An “ideal pinger” should allow for maximum deterrence of the cetacean species targeted, while exerting minimum negative impact on non-target cetaceans and fish (Reeves et al., 2001). Aversive reactions to sounds are caused by the sound pressure level, frequency spectrum and temporal aspects of sounds. Therefore, the source level of the pinger sound should be loud enough to cause aversion in cetaceans, but not excessively loud to preclude the audibility of pinger sounds by targeted fish and to avoid that cetacean species with more sensitive hearing, such as harbour porpoise (Kastelein et al., 2010), may be excluded from their habitat or even suffer hearing damage (Culik et al., 2001; Gordon & Northridge, 2002). Therefore, a high-frequency range (≥10 kHz), moderate source level (<160 dB re 1 lPa @ 1 m), low pulse repetition rate and a short pulse duration (<500 ms) are recommended features (Plachta & Popper, 2003; Kastelein et al., 2007; Wilson et al., 2011).
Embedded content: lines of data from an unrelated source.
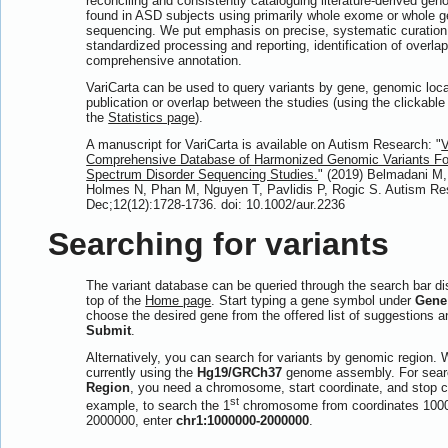
reconciling and consistently cataloguing literature-derived gen
found in ASD subjects using primarily whole exome or whole
sequencing. We put emphasis on precise, systematic curation 
standardized processing and reporting, identification of overla
comprehensive annotation.
VariCarta can be used to query variants by gene, genomic loca
publication or overlap between the studies (using the clickabl
the
Statistics page
).
A manuscript for VariCarta is available on Autism Research: "
V
Comprehensive Database of Harmonized Genomic Variants Fo
Spectrum Disorder Sequencing Studies.
" (2019) Belmadani M
Holmes N, Phan M, Nguyen T, Pavlidis P, Rogic S. Autism Re
Dec;12(12):1728-1736. doi: 10.1002/aur.2236
Searching for variants
The variant database can be queried through the search bar di
top of the
Home page
. Start typing a gene symbol under
Gene
choose the desired gene from the offered list of suggestions a
Submit
.
Alternatively, you can search for variants by genomic region. 
currently using the
Hg19/GRCh37
genome assembly. For sear
Region
, you need a chromosome, start coordinate, and stop c
st
example, to search the 1
chromosome from coordinates 100
2000000, enter
chr1:1000000-2000000
.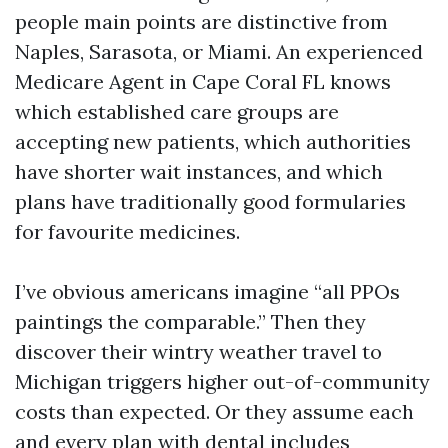
people main points are distinctive from
Naples, Sarasota, or Miami. An experienced
Medicare Agent in Cape Coral FL knows
which established care groups are
accepting new patients, which authorities
have shorter wait instances, and which
plans have traditionally good formularies
for favourite medicines.
I’ve obvious americans imagine “all PPOs
paintings the comparable.” Then they
discover their wintry weather travel to
Michigan triggers higher out-of-community
costs than expected. Or they assume each
and every plan with dental includes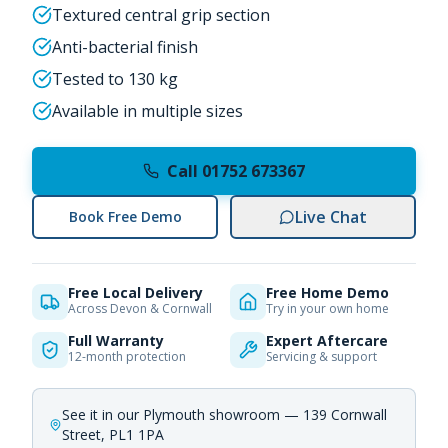
Textured central grip section
Anti-bacterial finish
Tested to 130 kg
Available in multiple sizes
Call 01752 673367
Live Chat
Book Free Demo
Free Local Delivery
Free Home Demo
Across Devon & Cornwall
Try in your own home
Full Warranty
Expert Aftercare
12-month protection
Servicing & support
See it in our Plymouth showroom — 139 Cornwall
Street, PL1 1PA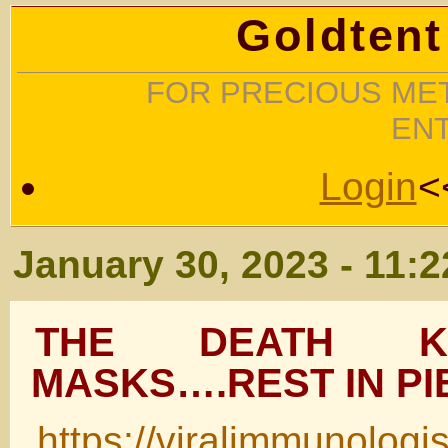
Goldtent
FOR PRECIOUS MET
EN
Login
<
January 30, 2023 - 11:
THE DEATH K
MASKS….REST IN PI
https://viralimmunologi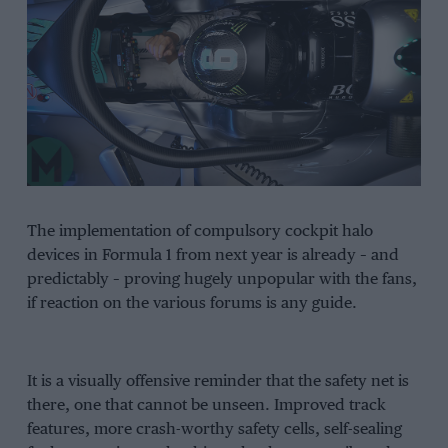
The implementation of compulsory cockpit halo
devices in Formula 1 from next year is already – and
predictably – proving hugely unpopular with the fans,
if reaction on the various forums is any guide.
It is a visually offensive reminder that the safety net is
there, one that cannot be unseen. Improved track
features, more crash-worthy safety cells, self-sealing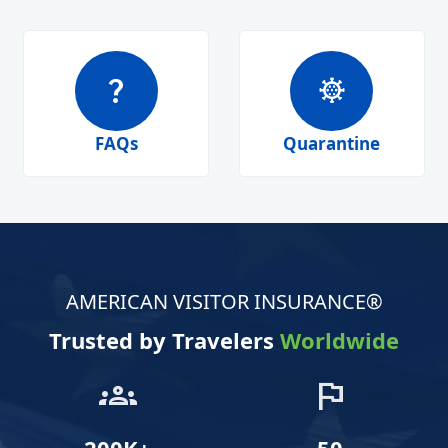
question_mark
coronavirus
FAQs
Quarantine
AMERICAN VISITOR INSURANCE®
Trusted by Travelers
Worldwide
groups
flag
200K+
50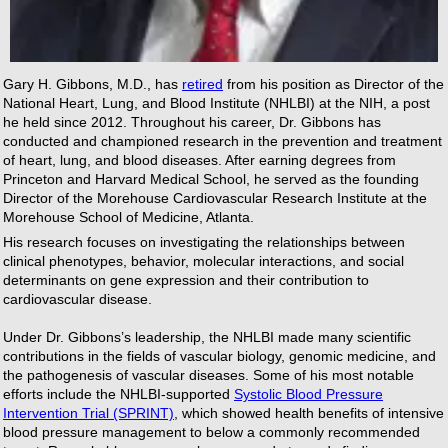
Gary H. Gibbons, M.D., has
retired
from his position as Director of the
National Heart, Lung, and Blood Institute (NHLBI) at the NIH, a post
he held since 2012. Throughout his career, Dr. Gibbons has
conducted and championed research in the prevention and treatment
of heart, lung, and blood diseases. After earning degrees from
Princeton and Harvard Medical School, he served as the founding
Director of the Morehouse Cardiovascular Research Institute at the
Morehouse School of Medicine, Atlanta.
His research focuses on investigating the relationships between
clinical phenotypes, behavior, molecular interactions, and social
determinants on gene expression and their contribution to
cardiovascular disease.
Under Dr. Gibbons’s leadership, the NHLBI made many scientific
contributions in the fields of vascular biology, genomic medicine, and
the pathogenesis of vascular diseases. Some of his most notable
efforts include the NHLBI-supported
Systolic Blood Pressure
Intervention Trial (SPRINT)
, which showed health benefits of intensive
blood pressure management to below a commonly recommended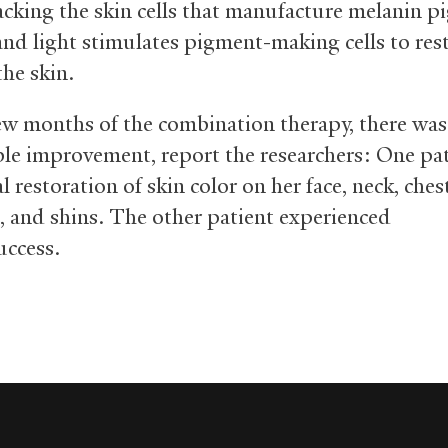
acking the skin cells that manufacture melanin 
 and light stimulates pigment-making cells to res
the skin.
few months of the combination therapy, there was
le improvement, report the researchers: One pa
l restoration of skin color on her face, neck, ches
, and shins. The other patient experienced
success.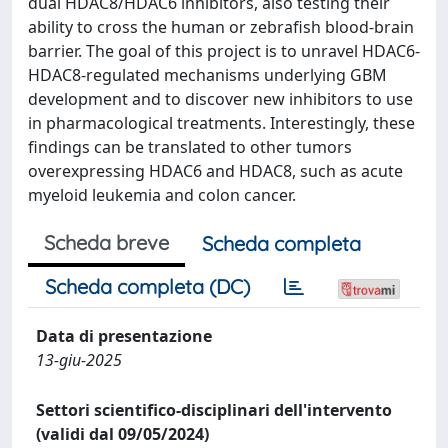
dual HDAC8/HDAC6 inhibitors, also testing their
ability to cross the human or zebrafish blood-brain
barrier. The goal of this project is to unravel HDAC6-
HDAC8-regulated mechanisms underlying GBM
development and to discover new inhibitors to use
in pharmacological treatments. Interestingly, these
findings can be translated to other tumors
overexpressing HDAC6 and HDAC8, such as acute
myeloid leukemia and colon cancer.
Scheda breve
Scheda completa
Scheda completa (DC)
Data di presentazione
13-giu-2025
Settori scientifico-disciplinari dell'intervento
(validi dal 09/05/2024)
Apart from these technical characteristics, the choice of pinger also largely depends on the scope of application (i.e. fisheries affected and cetacean species involved) as well as on practical aspects, such as the ease of operation and price of pingers. Therefore, as a next step, fishery-specific long-term field trials should be conducted with the active co-operation of affected fisheries to assess pinger efficiency and the magnitude of possible side effects on non-target cetaceans and fish species, as well as the willingness of local fishers to accept this mitigation tool.